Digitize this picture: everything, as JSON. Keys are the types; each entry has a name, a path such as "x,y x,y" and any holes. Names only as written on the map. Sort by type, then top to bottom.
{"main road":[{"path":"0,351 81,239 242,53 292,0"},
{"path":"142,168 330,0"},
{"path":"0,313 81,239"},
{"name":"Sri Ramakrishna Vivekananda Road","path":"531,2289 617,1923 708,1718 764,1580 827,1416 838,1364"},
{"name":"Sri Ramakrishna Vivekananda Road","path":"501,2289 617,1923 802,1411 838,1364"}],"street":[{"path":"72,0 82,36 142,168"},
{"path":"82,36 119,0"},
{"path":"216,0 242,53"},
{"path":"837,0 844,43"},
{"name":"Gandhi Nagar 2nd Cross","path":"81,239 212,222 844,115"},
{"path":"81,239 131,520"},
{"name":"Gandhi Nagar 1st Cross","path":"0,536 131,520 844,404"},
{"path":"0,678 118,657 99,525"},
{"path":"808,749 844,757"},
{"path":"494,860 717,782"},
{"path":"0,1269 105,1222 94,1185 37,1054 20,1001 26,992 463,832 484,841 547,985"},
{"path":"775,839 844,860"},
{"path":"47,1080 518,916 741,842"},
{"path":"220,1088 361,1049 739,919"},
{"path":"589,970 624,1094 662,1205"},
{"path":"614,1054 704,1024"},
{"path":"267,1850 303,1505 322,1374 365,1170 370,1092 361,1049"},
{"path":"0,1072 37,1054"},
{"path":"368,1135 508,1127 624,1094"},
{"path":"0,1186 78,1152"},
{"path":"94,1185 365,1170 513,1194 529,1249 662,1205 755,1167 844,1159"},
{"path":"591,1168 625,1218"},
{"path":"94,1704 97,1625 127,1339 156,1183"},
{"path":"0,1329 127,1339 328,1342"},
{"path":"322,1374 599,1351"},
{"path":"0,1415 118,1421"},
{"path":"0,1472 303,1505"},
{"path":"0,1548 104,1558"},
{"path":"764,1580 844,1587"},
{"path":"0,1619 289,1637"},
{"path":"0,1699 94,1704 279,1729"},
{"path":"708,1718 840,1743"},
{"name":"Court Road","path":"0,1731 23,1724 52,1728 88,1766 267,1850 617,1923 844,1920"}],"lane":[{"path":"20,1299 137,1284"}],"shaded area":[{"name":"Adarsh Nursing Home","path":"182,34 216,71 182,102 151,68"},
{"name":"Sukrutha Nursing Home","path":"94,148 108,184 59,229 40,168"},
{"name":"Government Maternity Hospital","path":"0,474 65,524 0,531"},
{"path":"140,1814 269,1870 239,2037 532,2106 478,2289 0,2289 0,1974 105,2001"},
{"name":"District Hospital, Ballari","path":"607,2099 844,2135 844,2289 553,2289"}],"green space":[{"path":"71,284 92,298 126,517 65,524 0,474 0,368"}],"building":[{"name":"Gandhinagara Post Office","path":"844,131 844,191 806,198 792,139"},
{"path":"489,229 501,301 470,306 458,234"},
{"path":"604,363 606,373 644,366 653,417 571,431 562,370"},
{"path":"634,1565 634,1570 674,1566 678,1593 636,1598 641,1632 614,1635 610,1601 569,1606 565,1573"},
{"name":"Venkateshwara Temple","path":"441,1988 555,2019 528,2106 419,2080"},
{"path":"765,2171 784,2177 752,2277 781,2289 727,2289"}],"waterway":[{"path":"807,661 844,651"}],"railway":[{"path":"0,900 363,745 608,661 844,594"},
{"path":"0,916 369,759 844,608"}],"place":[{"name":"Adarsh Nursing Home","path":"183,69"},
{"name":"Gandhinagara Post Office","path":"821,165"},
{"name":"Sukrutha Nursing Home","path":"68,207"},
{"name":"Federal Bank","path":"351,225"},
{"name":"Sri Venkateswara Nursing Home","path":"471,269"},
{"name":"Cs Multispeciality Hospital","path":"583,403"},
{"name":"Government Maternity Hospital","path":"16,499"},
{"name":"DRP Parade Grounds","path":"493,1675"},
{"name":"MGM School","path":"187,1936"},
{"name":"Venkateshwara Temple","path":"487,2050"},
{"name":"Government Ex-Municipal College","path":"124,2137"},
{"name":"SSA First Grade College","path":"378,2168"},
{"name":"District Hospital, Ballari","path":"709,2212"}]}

◆ ◆ ◆ ◆ ◆

> EXERCISE: Only a number should be given: the count of lines above that contain the word "Maternity".

> RESPONSE BOX: 2